> [Brano di testo]:
┄┄┄┄┄┄┄┄┄┄┄┄┄┄┄┄┄┄┄┄
Birgi, ipotesi F-35: Ciminnisi (M5S) difende la vocazione civile e turistica dello scalo

TRAPANI – L’ipotesi di trasformare l’aeroporto di Trapani-Birgi in un centro internazionale di addestramento per piloti di caccia F-35 accende il dibattito politico e territoriale. A intervenire con fermezza è la deputata regionale del Movimento 5 Stelle, Cristina Ciminnisi, che ha depositato una mozione all’Assemblea Regionale Siciliana per chiedere al Governo Schifani una presa di posizione netta.
«Mettere a rischio la piena operatività civile dello scalo per inseguire progetti militari significa tradire la nostra storia e condannare la Sicilia a un futuro di dipendenza e marginalità – ha dichiarato Ciminnisi –. Allo stesso tempo, il rapporto tra il territorio e l’Aeronautica è consolidato. Per queste ragioni, l’ipotesi della scuola di addestramento va studiata con attenzione, difendendo la vocazione civile e turistica del nostro aeroporto».
┄┄┄┄┄┄┄┄┄┄┄┄┄┄┄┄┄┄┄┄
> [Dati registrati]:
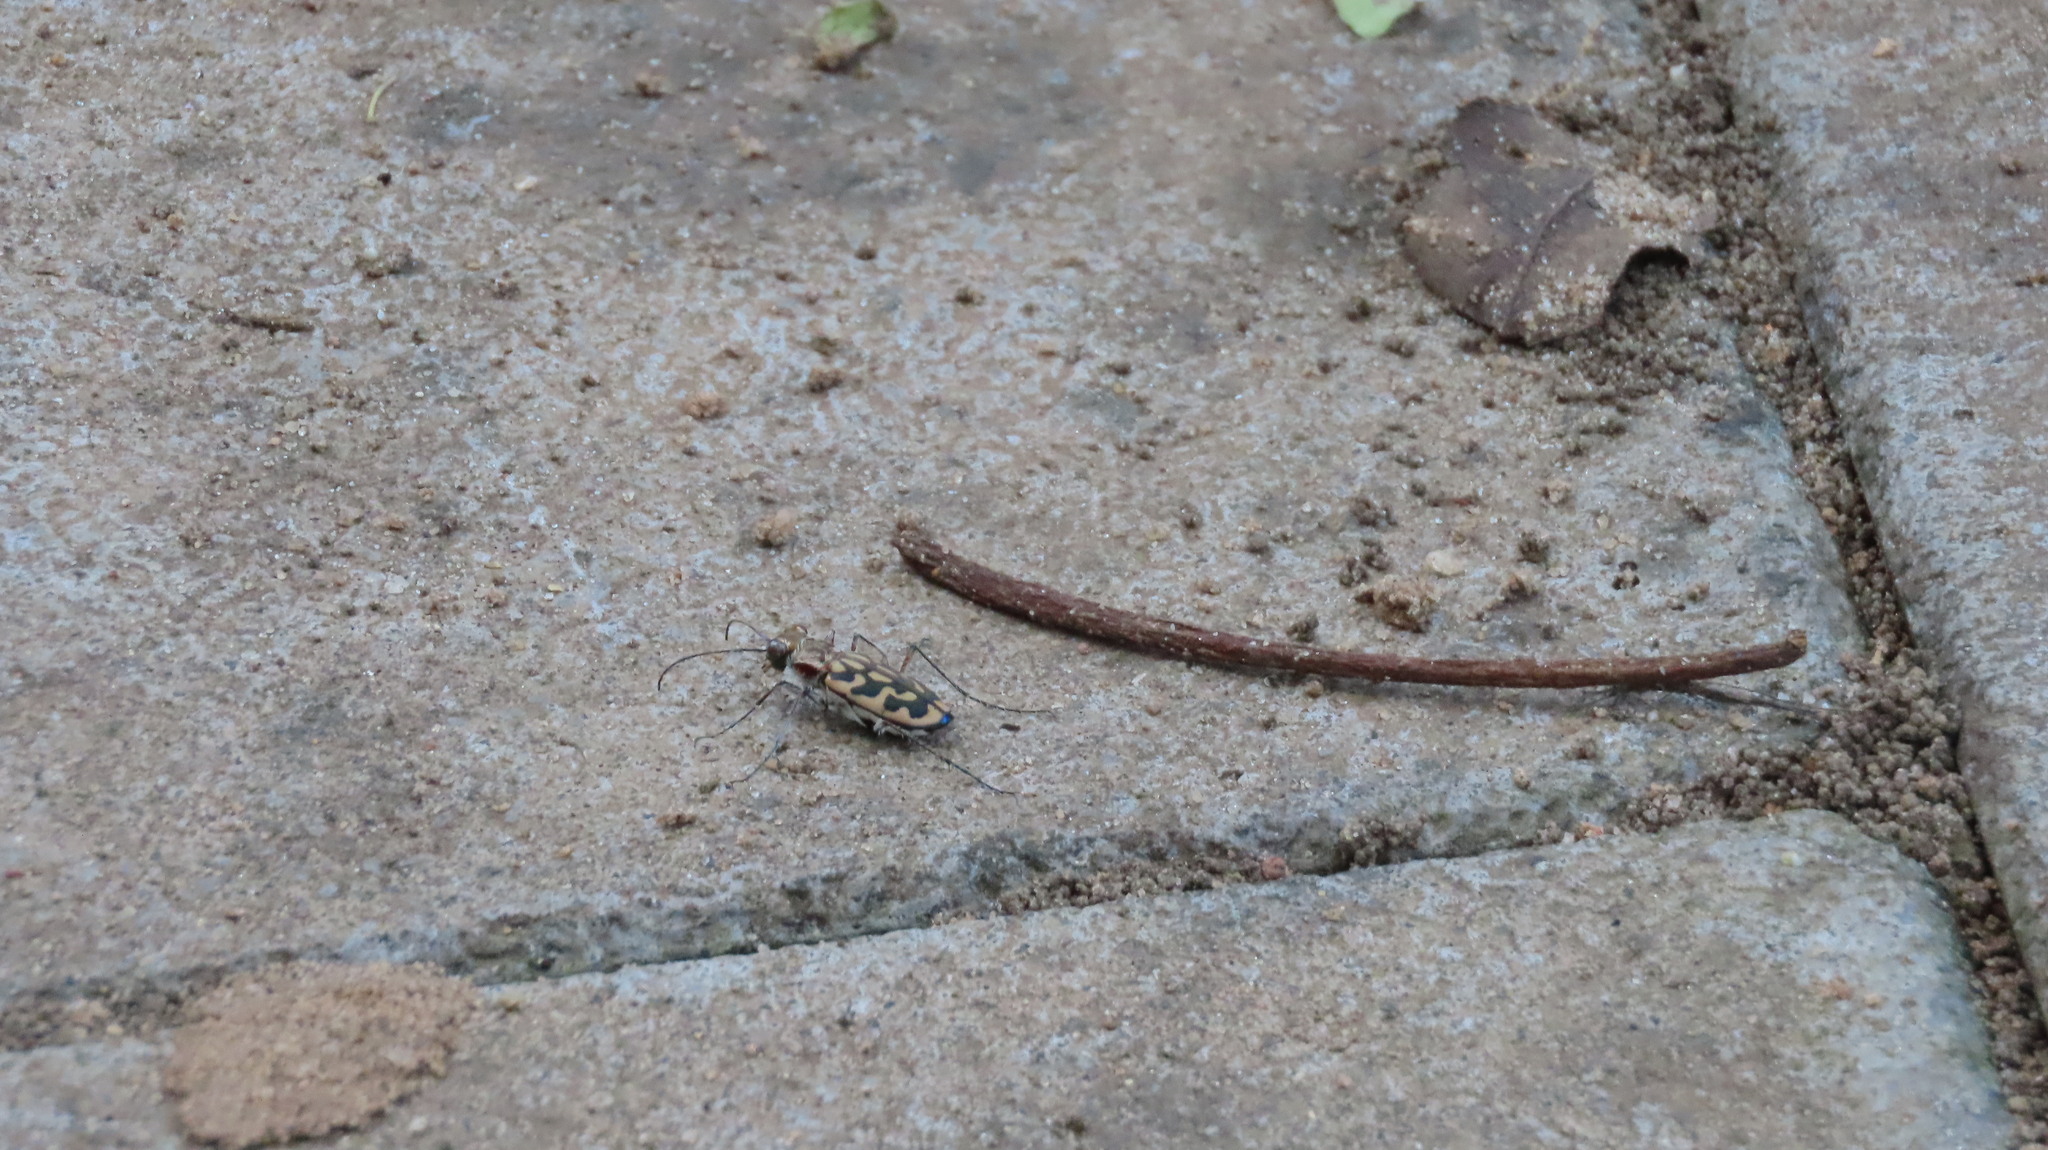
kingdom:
┄┄┄┄┄┄┄┄┄┄┄┄┄┄┄┄┄┄┄┄
> [Metti in pratica]:
(1) Nel brano sull'aeroporto di Birgi, che cosa ha depositato Cristina Ciminnisi all'Assemblea Regionale Siciliana?
(2) Traduci in inglese questa frase del brano sull'aeroporto di Birgi: "Allo stesso tempo, il rapporto tra il territorio e l’Aeronautica è consolidato."

> [Risposte alle attività]:
(1) Una mozione, con cui chiede al Governo Schifani una presa di posizione netta.

(2) At the same time, the relationship between the local area and the Air Force is well established.